Table 1 Summary of RNA-seq alignment to the reference genome (bosTau4) for Guilan native cow population
Table 2 Summary of mapped reads of Guilan native cow population
Table 3 Top five highly expressed transcripts in Guilan native cow population
* FPKM: fragments per kilobase of exon per million fragments mapped.
Out of first five highly expressed genes, two (ATP6 and ND2) genes belong to electron transport chain in mitochondria and could be the indicative of the importance of this cyclic energy creation biological pathway in cows. The most of the highly expressed genes involved in ribosomal structures and translational activities that could be explained by the housekeeping functions of these genes. RNA-seq has many advantages over traditional cDNA microarray technologies. RNA-seq is free from probe design or bias from hybridization issues and is more sensitive in detecting genes with very low expression and more accurate in detecting expression of extremely abundant genes (Croucher and Thomson, 2010; Marioni et al. 2011). With manufacturers predicting increased read lengths, reduced costs and faster sequencing relative to existing platforms, the future of RNA-Seq technology appears to be promising and routinely affordable. It is expected that once the issues with the widespread use of RNA-Seq are overcome (e.g. higher cost, high data-storage requirements, and the absence of a standard for analysis) this technique will become the predominant tool for transcriptome analysis. Marioni et al. (2011) showed that the correlation between RNA-Seq and qRT-PCR could reach 0.93, offering that the RNA-Seq technique is accurate and reproducible. This technique may also consider for discovering variations reasons in economically important traits and an accurate tool for designing of a cattle breeding program. The negative consequences of genetic erosion and inbreeding depression may be manifested by loss of viability, fertility and disease resistance, and the frequent occurrence of recessive genetic diseases (FAO, 2011). Thus, more attention should be paid to animal genetic resources. More accurate genetic information can be obtained to better understanding of existing animal genetic resources by applying for advances in molecular biotechnology (Yang et al. 2013).

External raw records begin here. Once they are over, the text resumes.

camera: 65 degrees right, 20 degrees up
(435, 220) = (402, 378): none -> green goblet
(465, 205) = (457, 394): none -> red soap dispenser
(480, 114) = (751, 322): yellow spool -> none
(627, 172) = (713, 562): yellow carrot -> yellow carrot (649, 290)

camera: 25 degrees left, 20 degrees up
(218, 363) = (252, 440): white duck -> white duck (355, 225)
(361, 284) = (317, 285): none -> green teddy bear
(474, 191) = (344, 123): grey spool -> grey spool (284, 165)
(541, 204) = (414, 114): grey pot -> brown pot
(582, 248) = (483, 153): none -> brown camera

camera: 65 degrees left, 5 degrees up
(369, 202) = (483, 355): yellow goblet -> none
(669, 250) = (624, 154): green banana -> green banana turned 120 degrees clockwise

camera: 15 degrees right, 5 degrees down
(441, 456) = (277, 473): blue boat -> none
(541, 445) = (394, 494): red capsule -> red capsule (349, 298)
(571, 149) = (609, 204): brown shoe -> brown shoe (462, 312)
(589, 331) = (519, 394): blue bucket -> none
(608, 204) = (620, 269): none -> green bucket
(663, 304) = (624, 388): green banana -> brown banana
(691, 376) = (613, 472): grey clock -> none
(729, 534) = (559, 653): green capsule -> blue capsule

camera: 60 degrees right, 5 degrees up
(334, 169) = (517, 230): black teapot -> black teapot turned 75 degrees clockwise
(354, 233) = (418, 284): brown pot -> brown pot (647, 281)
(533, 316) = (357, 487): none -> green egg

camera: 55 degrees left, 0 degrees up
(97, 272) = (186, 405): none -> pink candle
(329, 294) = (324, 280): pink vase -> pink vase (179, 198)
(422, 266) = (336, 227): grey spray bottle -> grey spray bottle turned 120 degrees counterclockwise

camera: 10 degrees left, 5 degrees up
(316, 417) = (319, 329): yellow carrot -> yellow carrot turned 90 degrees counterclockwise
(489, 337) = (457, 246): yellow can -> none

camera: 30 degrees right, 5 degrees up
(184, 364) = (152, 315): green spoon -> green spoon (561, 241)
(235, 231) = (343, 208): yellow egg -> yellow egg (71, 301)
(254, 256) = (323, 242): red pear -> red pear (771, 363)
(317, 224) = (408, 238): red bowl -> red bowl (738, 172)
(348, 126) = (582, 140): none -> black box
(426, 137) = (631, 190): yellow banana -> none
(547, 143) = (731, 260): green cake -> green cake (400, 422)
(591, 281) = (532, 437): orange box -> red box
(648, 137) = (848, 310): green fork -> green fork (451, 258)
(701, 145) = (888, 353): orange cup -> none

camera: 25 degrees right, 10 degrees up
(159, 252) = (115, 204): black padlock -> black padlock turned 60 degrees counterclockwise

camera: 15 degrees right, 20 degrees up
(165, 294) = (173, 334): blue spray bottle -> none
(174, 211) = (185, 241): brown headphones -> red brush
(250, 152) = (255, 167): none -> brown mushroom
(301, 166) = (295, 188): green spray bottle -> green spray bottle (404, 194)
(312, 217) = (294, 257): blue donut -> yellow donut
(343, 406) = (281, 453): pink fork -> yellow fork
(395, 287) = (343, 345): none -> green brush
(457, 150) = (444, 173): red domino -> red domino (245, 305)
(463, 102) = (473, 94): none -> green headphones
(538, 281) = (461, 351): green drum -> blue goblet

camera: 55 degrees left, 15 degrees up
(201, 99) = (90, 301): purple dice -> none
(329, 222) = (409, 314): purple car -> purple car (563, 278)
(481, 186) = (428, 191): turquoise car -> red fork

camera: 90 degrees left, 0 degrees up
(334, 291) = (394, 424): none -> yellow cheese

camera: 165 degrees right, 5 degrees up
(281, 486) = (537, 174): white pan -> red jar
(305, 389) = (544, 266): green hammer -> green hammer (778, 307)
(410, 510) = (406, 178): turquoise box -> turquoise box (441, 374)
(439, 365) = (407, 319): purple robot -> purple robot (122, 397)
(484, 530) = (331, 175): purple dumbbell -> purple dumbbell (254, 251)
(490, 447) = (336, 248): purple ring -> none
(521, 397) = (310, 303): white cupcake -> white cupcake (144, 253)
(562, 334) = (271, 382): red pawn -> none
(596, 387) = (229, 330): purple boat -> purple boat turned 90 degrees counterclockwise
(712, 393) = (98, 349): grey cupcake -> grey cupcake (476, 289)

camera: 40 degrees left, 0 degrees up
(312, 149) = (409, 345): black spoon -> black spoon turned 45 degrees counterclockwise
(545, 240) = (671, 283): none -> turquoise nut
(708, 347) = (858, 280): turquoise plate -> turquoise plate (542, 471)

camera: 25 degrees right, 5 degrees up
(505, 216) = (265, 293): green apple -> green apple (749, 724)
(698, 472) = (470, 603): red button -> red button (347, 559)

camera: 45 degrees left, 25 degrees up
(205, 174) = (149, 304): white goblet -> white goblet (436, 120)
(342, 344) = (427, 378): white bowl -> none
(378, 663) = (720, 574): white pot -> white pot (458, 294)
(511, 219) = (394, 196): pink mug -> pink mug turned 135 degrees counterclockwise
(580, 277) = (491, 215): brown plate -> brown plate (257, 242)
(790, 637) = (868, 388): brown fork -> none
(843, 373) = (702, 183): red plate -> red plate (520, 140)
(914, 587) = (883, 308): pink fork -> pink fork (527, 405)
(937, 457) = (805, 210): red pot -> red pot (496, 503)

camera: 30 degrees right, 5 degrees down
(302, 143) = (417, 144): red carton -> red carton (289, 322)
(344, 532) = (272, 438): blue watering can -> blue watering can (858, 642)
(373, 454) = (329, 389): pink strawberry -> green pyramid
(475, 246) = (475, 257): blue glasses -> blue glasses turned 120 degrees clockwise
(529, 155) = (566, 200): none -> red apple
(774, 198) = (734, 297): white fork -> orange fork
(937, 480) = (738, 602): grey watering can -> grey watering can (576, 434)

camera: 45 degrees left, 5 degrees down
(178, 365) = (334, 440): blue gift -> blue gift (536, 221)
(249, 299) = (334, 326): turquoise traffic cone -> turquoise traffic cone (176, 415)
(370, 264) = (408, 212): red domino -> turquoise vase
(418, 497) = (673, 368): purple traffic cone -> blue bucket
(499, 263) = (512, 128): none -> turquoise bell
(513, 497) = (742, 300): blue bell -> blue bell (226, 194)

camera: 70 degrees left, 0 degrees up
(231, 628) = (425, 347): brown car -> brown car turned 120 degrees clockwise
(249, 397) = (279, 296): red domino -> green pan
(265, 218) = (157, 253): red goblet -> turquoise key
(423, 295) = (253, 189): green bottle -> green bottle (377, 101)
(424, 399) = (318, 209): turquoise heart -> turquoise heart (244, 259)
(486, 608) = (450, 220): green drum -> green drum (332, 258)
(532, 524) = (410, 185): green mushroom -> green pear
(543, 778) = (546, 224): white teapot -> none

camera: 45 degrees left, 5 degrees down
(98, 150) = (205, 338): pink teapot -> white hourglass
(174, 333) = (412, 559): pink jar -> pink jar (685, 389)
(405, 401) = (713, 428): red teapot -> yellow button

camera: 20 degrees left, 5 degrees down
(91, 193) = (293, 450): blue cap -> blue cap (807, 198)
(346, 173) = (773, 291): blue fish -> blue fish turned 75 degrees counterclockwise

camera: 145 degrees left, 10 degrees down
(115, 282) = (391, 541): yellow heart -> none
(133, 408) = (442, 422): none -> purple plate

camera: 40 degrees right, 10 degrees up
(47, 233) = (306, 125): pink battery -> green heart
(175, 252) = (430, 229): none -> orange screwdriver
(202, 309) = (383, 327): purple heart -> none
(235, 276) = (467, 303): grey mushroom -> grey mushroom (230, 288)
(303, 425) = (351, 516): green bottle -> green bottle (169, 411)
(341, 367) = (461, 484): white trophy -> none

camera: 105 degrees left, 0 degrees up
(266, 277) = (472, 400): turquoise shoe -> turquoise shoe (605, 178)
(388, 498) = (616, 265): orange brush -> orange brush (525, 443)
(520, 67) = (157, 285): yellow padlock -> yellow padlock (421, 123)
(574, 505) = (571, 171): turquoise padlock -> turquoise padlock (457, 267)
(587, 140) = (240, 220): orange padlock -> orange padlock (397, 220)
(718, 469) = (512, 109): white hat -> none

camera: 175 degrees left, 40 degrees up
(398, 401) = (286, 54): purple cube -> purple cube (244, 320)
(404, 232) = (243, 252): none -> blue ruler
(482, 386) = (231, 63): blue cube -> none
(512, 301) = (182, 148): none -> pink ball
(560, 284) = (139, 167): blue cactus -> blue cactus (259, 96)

This study investigated the complexity of the blood transcriptome using RNA-seq technique and it was the first report of blood leukocytes transcriptome sequencing of Guilan native cow population. Guilan native cow has the biggest population among all native cattle populations in Iran and there is a lot of interest to us to explore the genetic potential of this population. Such studies could help to detect and introduce highly expressed genes and unique transcripts in Guilan native cow population and flaunt the genetic potential of this population with other indicine breeds with high resistance to harsh environments, diseases, and feed shortages. Furthermore, the results of this study can be used as a valuable resource for further investigations on cattle aimed at finding genes expression patterns and RNA sequence variations.
This work was supported by Iran national science foundation under grant No. 93012544.